Thursday, March 28, 2013

Character, Responsibility, Ressentiment

In the traditional 'Free Will vs. Determinism' debate, a standard defense of the former position is that if it were incorrect, the ascription of Responsibility would be impossible, i. e. because the ultimate cause of an action would always lie elsewhere.  In contrast, in ch.

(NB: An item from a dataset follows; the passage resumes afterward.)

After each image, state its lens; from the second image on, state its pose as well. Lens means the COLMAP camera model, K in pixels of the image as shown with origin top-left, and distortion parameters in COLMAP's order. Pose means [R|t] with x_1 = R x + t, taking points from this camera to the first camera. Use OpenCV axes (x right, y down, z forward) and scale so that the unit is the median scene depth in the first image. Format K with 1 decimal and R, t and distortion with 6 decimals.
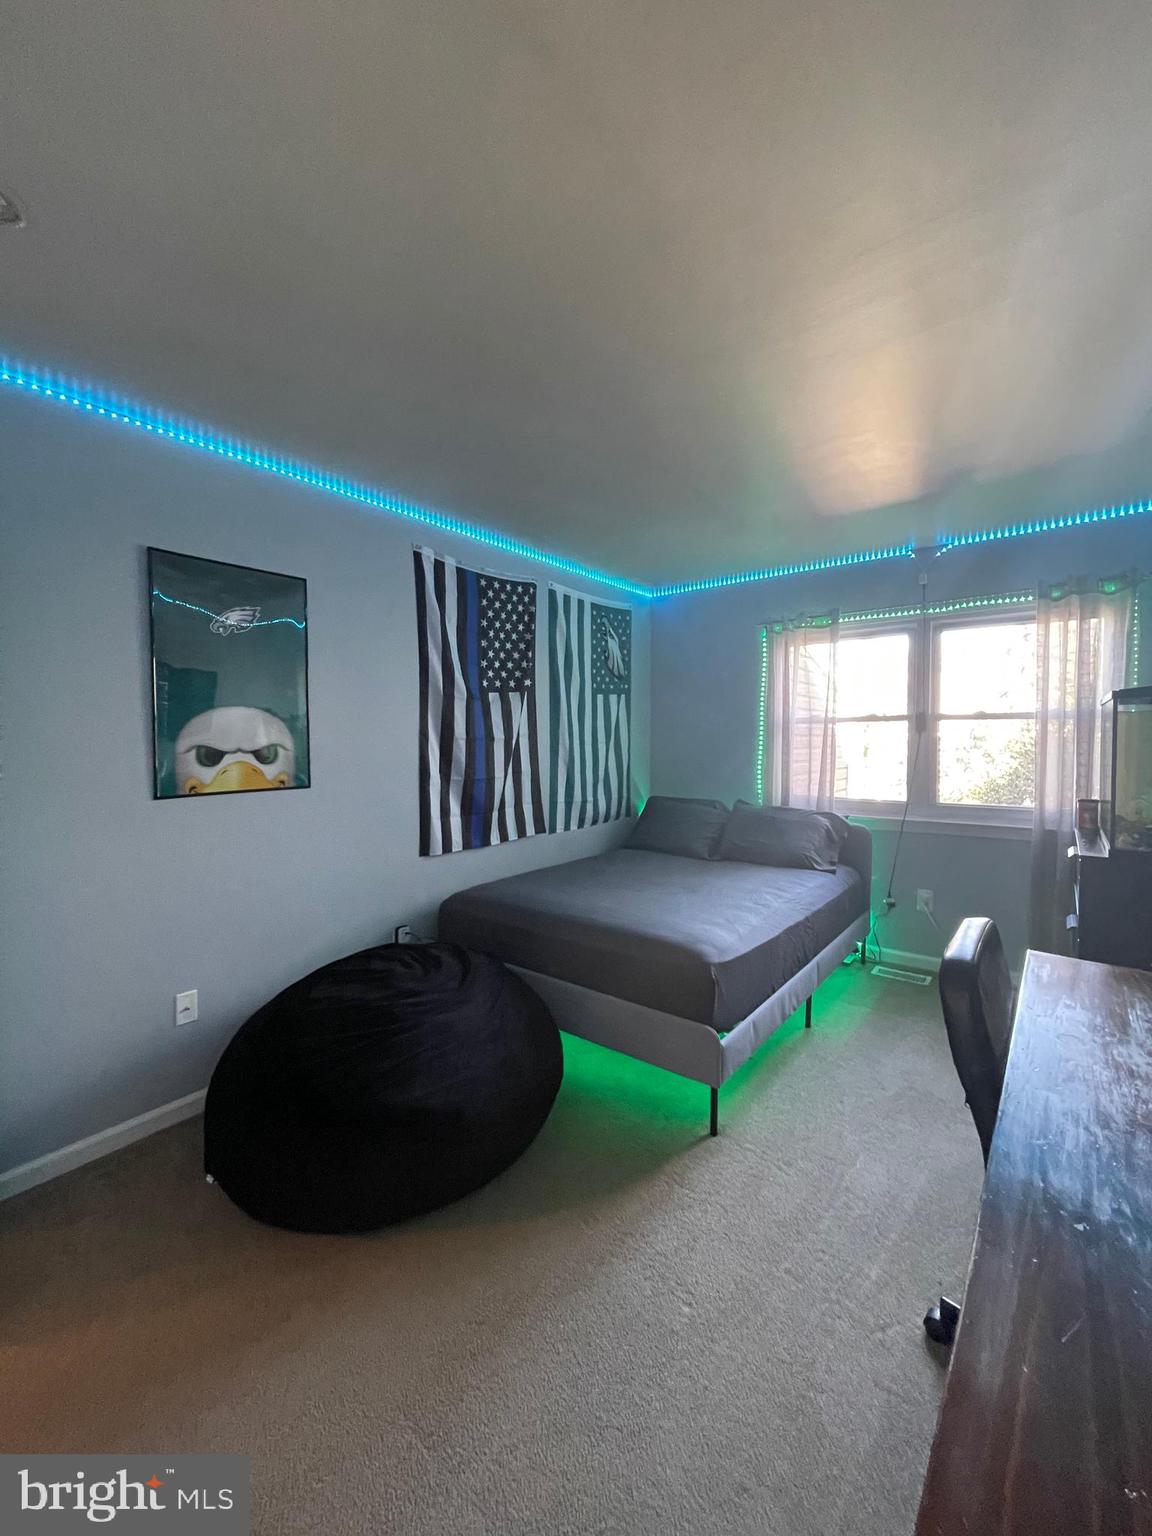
lens RADIAL K [[615.3, 0, 573.7], [0, 615.3, 755.8], [0, 0, 1]] dist [0.002570, -0.002113]
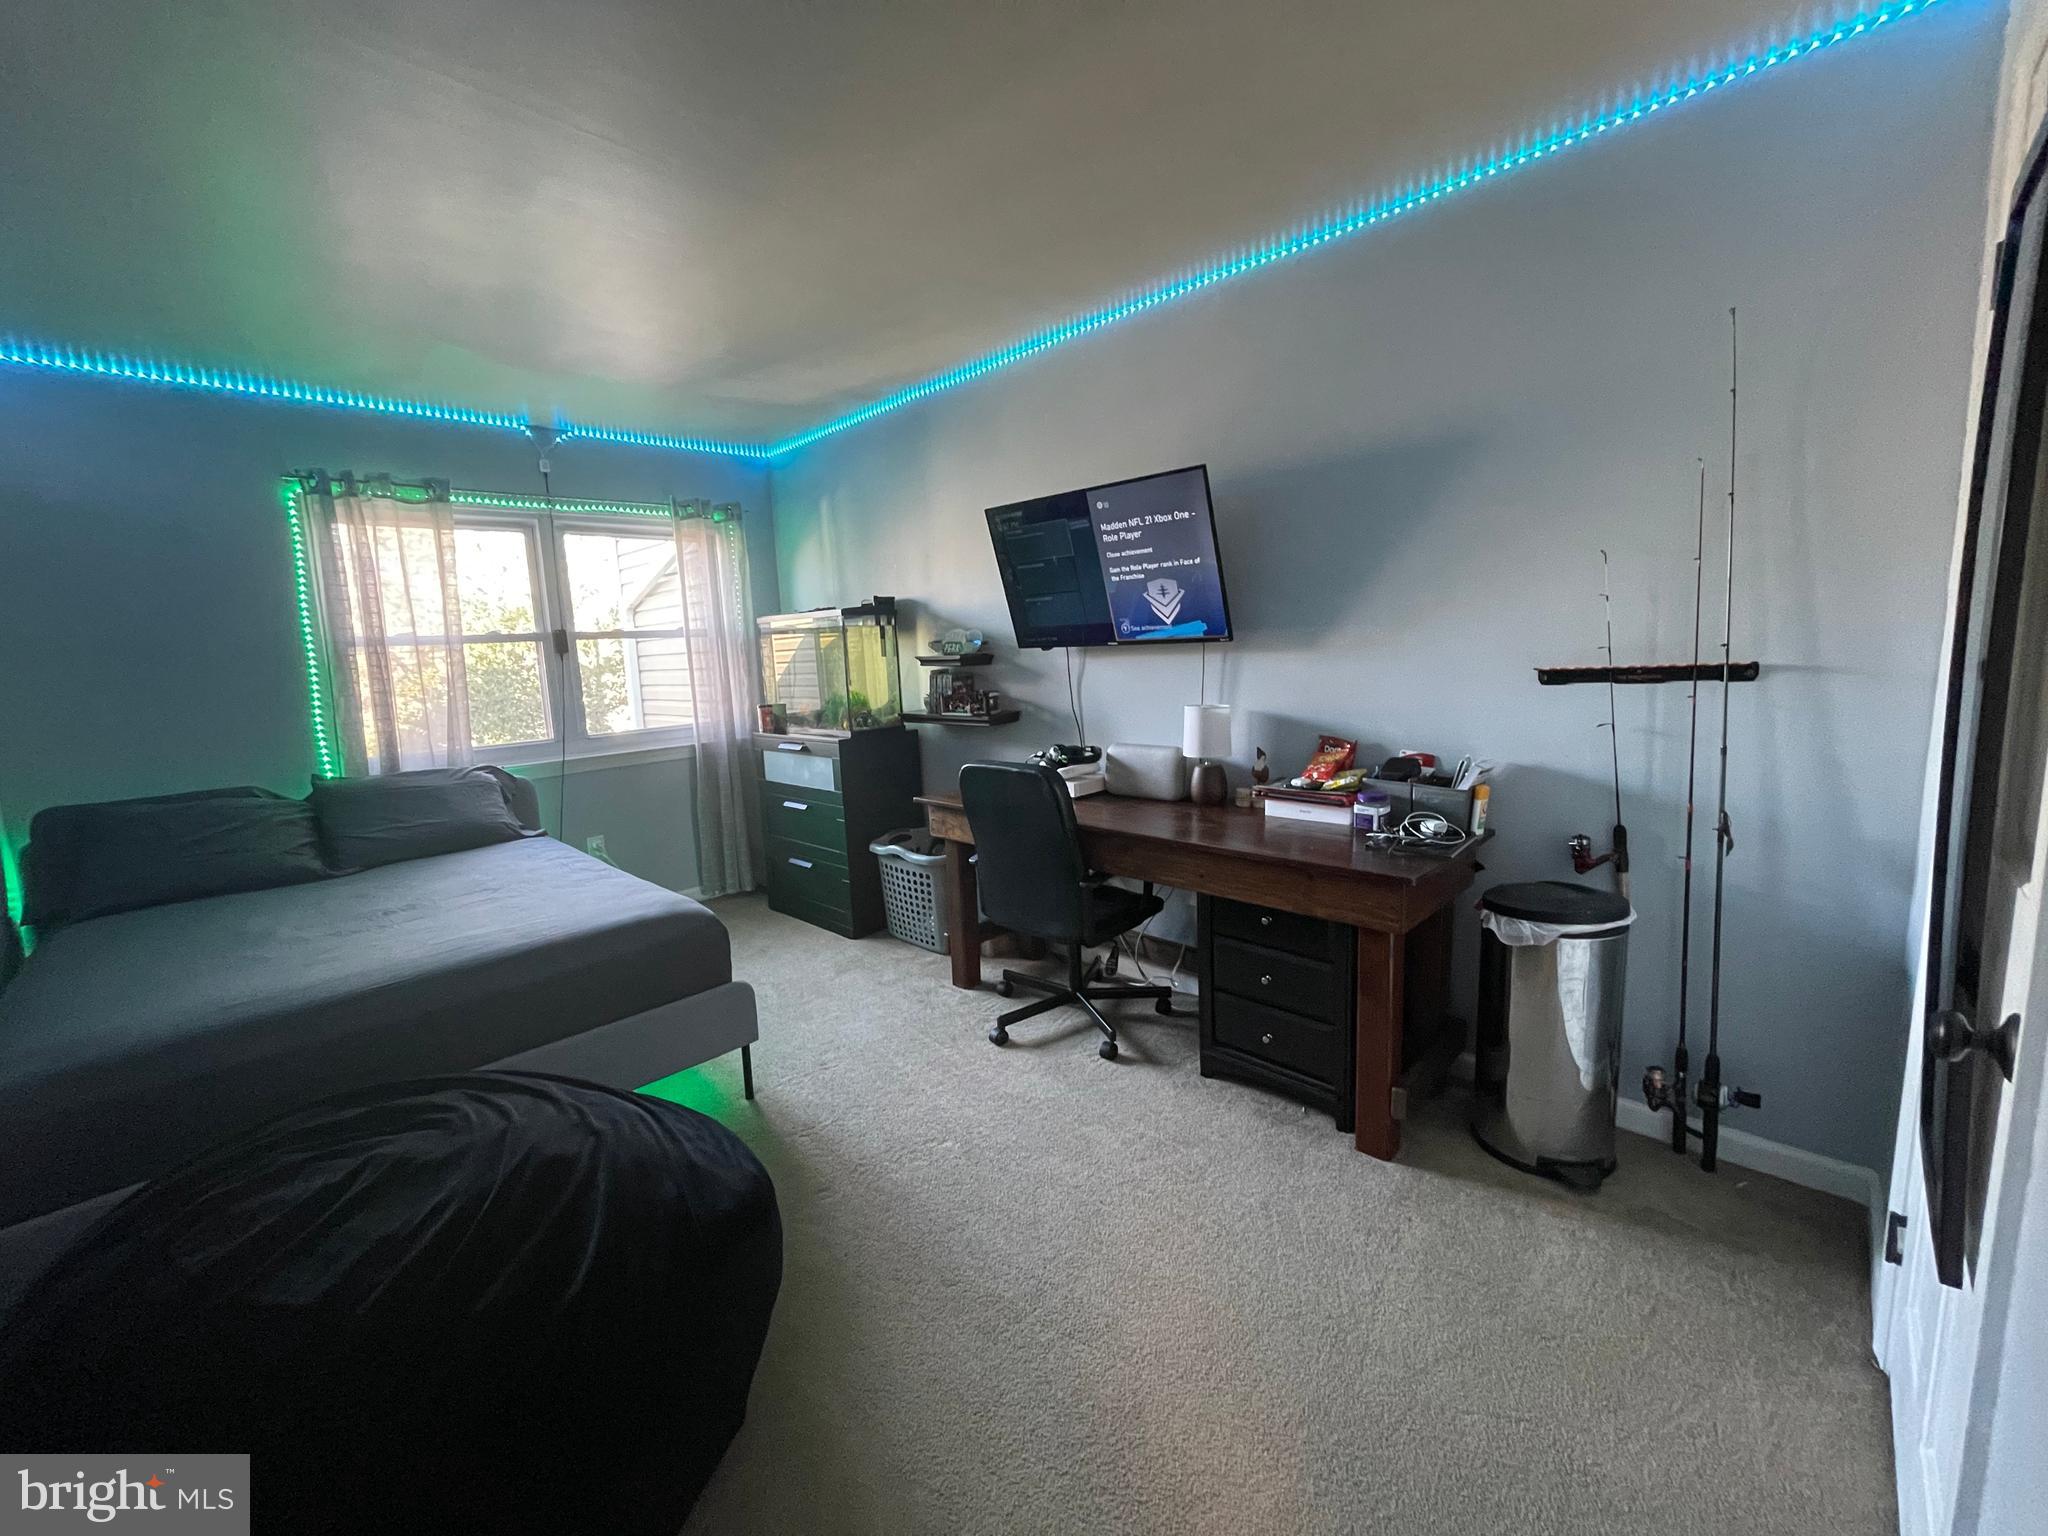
lens RADIAL K [[820.4, 0, 1018.5], [0, 820.4, 762.9], [0, 0, 1]] dist [0.002570, -0.002113]
pose [[0.113922, -0.143115, 0.983128, -0.487777], [0.075704, 0.987943, 0.135044, 0.004444], [-0.990601, 0.059042, 0.123383, 0.258053]]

III of On the Freedom of Will, Schopenhauer idiosyncratically marshals that rationale in support of his seemingly diametrically opposed concept of fixed innate Character:  "Thus, when the freedom of will is assumed, we see that the origin of the difference in behavior, and therewith of virtue or vice, together with responsibility, floats adrift and nowhere finds a place to take root."  So, regardless of the relative merits of the two arguments, they share an appeal to an accepted validity of the concept of Responsibility as the decisive factor.  Now, Nietzsche traces the traditional concept of Responsibility to Ressentiment, i. e. diagnosis it as Blame as a vicarious weapon of the weak.  Furthermore, Schopenhauer does not seem to explicitly consider that another premise that leaves the concept of personal Responsibility rootless is the thesis that universal Will is the sole noumenon, and, hence, is the source of all behavior, including 'vice'.  Accordingly, he is vulnerable to the suspicion that his seemingly incoherent classification of individual Character as 'innate', and, hence, as 'noumenal', is an expression of conventional Ressentiment.